Sunday, April 19, 2015

'The Incarnations'

It seems that the older I get, the longer my illnesses last.  Well, at least it feels that way.

I've had a horrible cold for almost a week, and it is just now tapering off.  I still have a scratchy throat and a ton of mucus, but the worst thing of all is that I can't taste anything. Or smell anything.  No chocolate.  No potatoes or chicken. No beer/wine.  No anything.  I feel no joy in eating just enough to keep my engine running.

At least I still have books.   

There are gifted authors who make me think about my past and past pasts in a way that doesn't contain a new age vibe.  I believe in reincarnation and it's evil stepchild, karma, so that's why Susan Barker's newest novel, 'The Incarnations', hit the spot and made me forget all about my big, bad, nasty cold.

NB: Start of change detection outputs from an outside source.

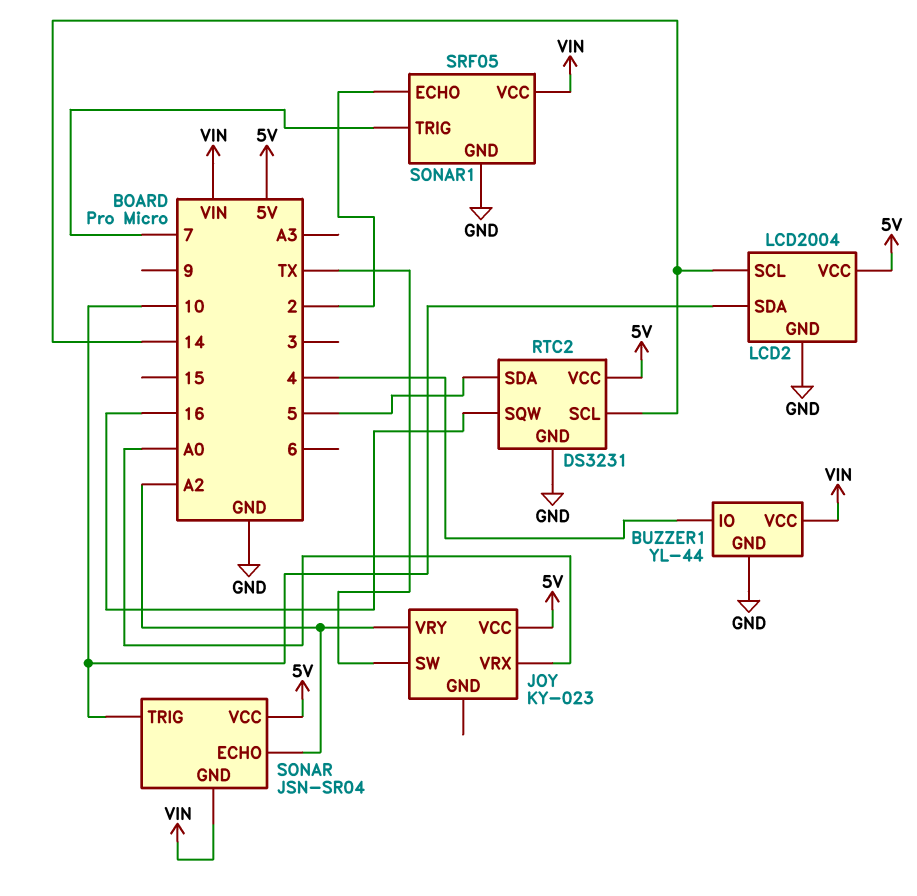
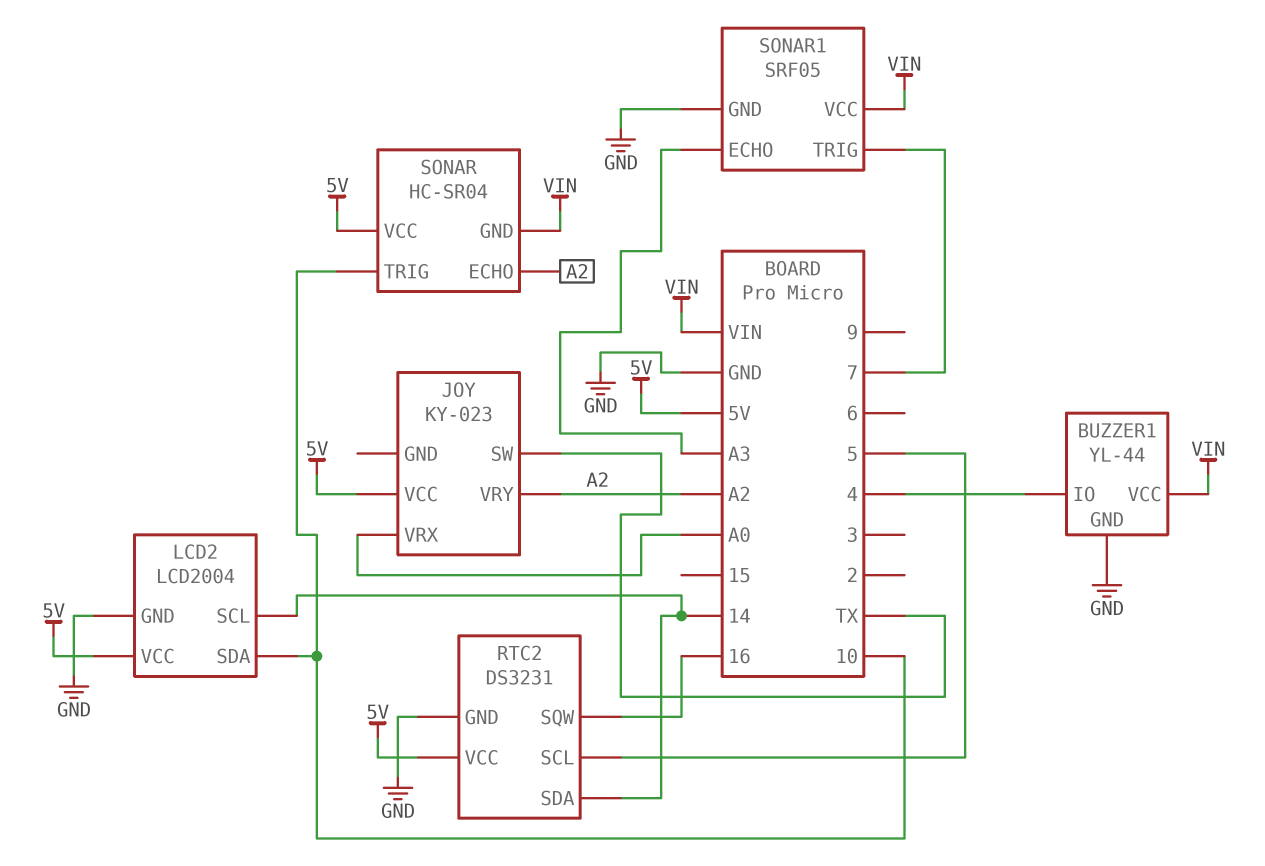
RTC2 pin SCL: 14 -> 5
RTC2 pin SDA: 5 -> 14
SONAR: JSN-SR04 -> HC-SR04
SONAR1 pin ECHO: 2 -> A3

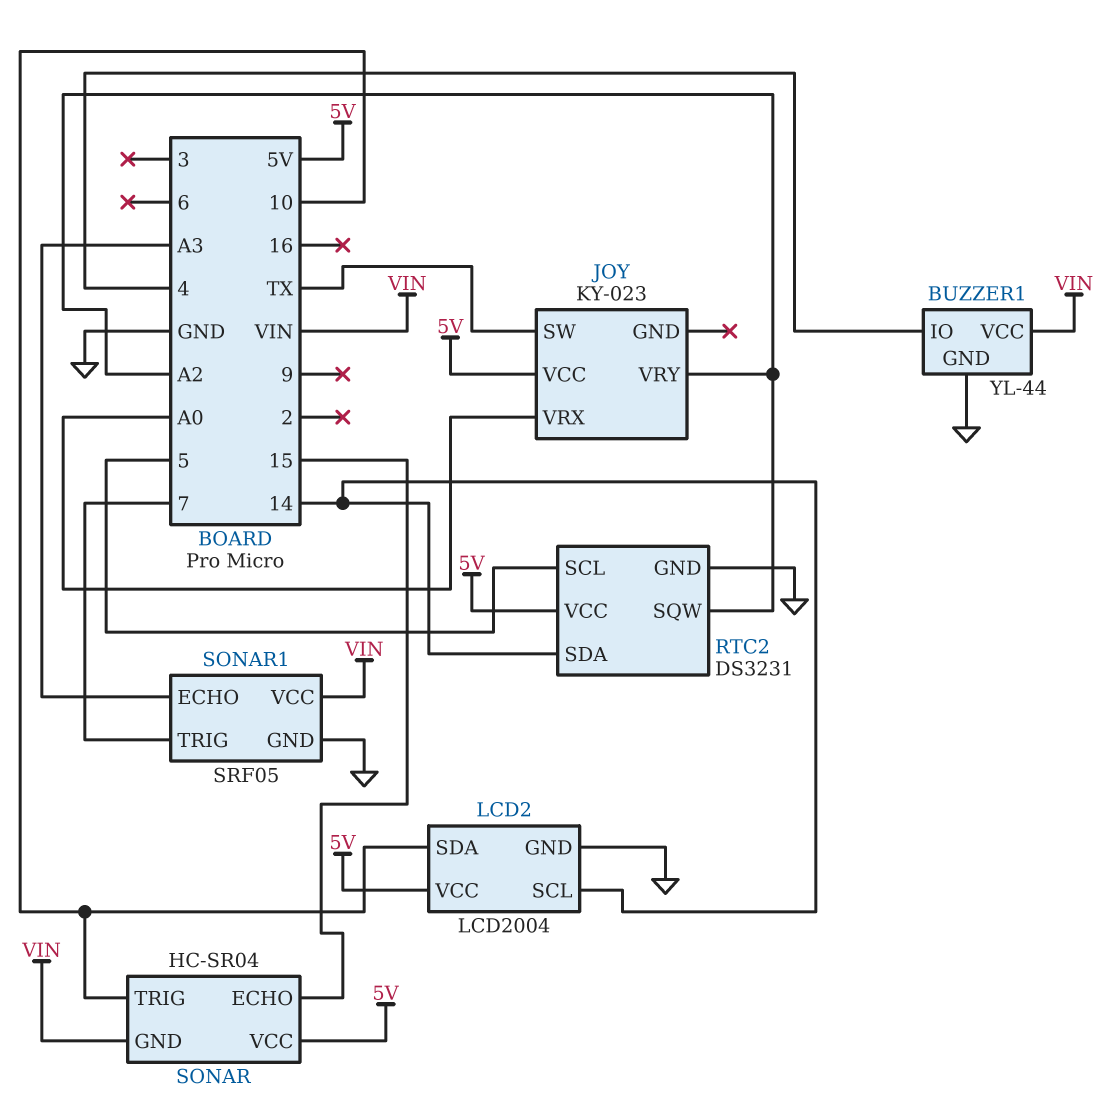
RTC2 pin SQW: 16 -> A2
SONAR pin ECHO: A2 -> 15

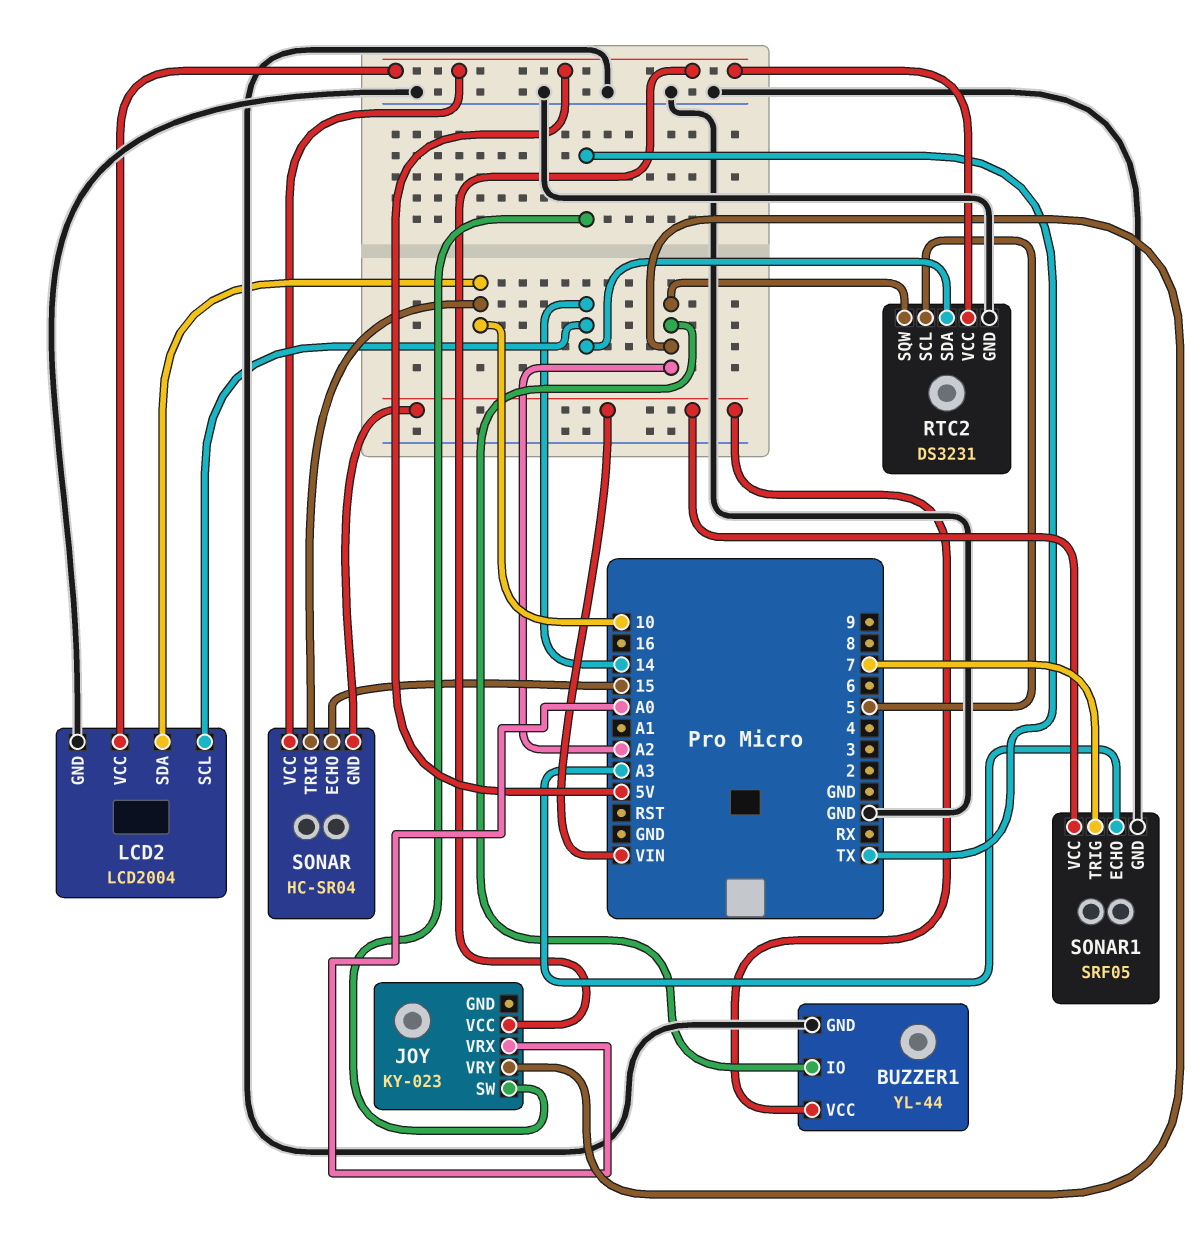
BUZZER1 pin IO: 4 -> A2

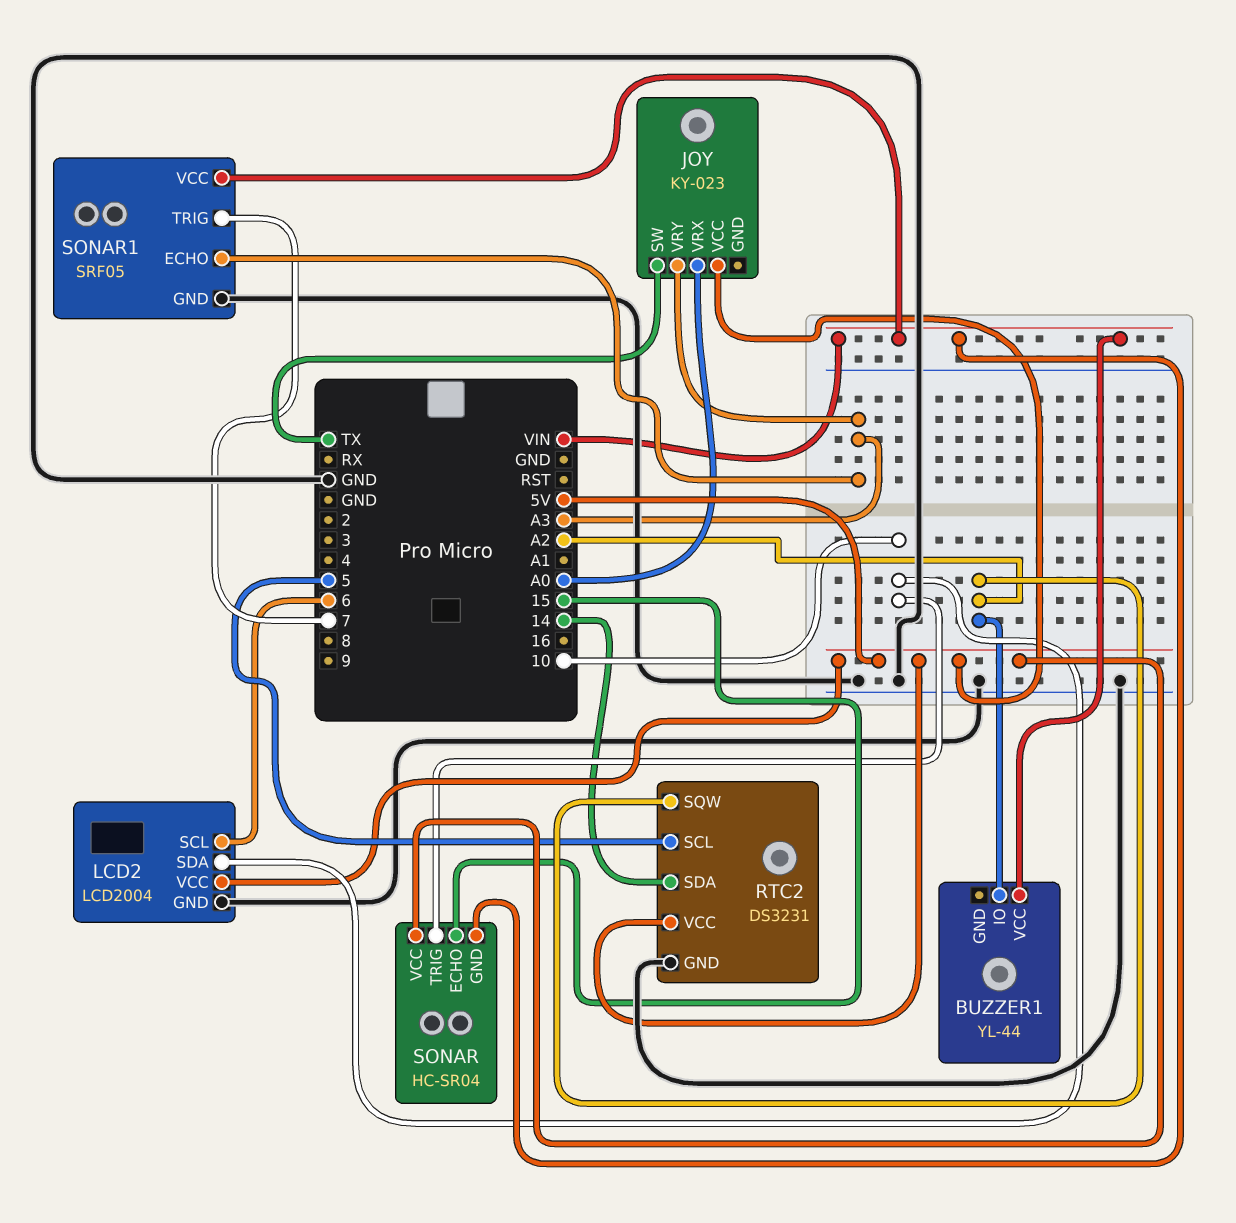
BUZZER1 pin GND: GND -> none
JOY pin VRY: A2 -> A3
LCD2 pin SCL: 14 -> 6

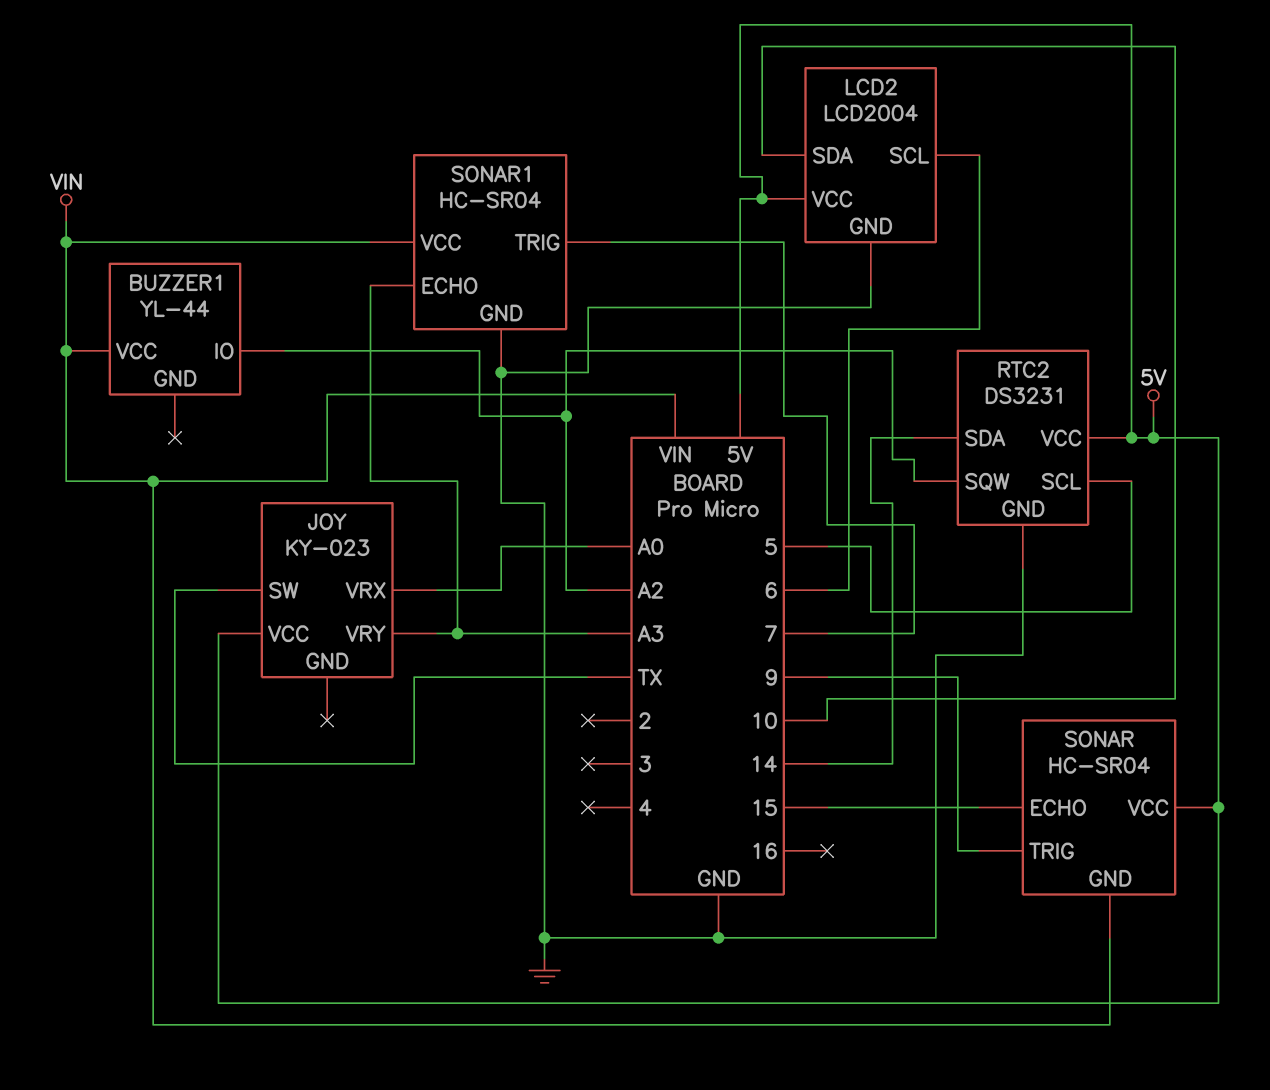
SONAR pin TRIG: 10 -> 9
SONAR1: SRF05 -> HC-SR04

The first letter falls into Driver Wang's lap as he flips down the visor in his taxi on Worker's Stadium road in Beijing, a polluted, congested city preparing for the 2008 Olympics.

Who are you? you must be wondering. I am your soulmate, your old friend, and I have come back to this city of sixteen million in search of you.

More letters follow, telling Wang more stories about his previous lives with this past soulmate.  Driver Wang suspects that someone is watching him, and with each letter, he feels the watcher grow ever closer.

I was spellbound from the very first page.  Who is this mysterious 'watcher'? And why is this person suddenly making an appearance in Wang's life?  I never guessed the answer; never came close.  And that's why this story is so, so satisfying.

Barker's powerful voice pulls you into present-day Beijing, and across pivotal points of Chinese history.  It is brutal and heartbreaking and each letter evokes a time of utmost desperation.  

Author Susan Barker
As for her characters, there's a thin line between love and hate.  Wang's father is a brutal, domineering man who has a pathetic karma.  And his second wife is not the easiest character to like, although I found her refreshing, to some extent.  Wang's wife and daughter suffer the pangs of living near the edge of poverty.  You fear for this little family, but, most of all, you fear for the emotional health of Wang, a man stalked by someone he thinks he knows.

It is a story full of love and longing, hatred and revenge.  

This is a novel that is very hard to set down...  

...and hard to forget.





'The Incarnations', by Susan Barker, will be published by Touchstone, a division of Simon & Schuster, in August 2015.



1 comment:

WritingGoddess said...

Would love to borrow this one, friend. Might be just what I should read while recuperating from surgery!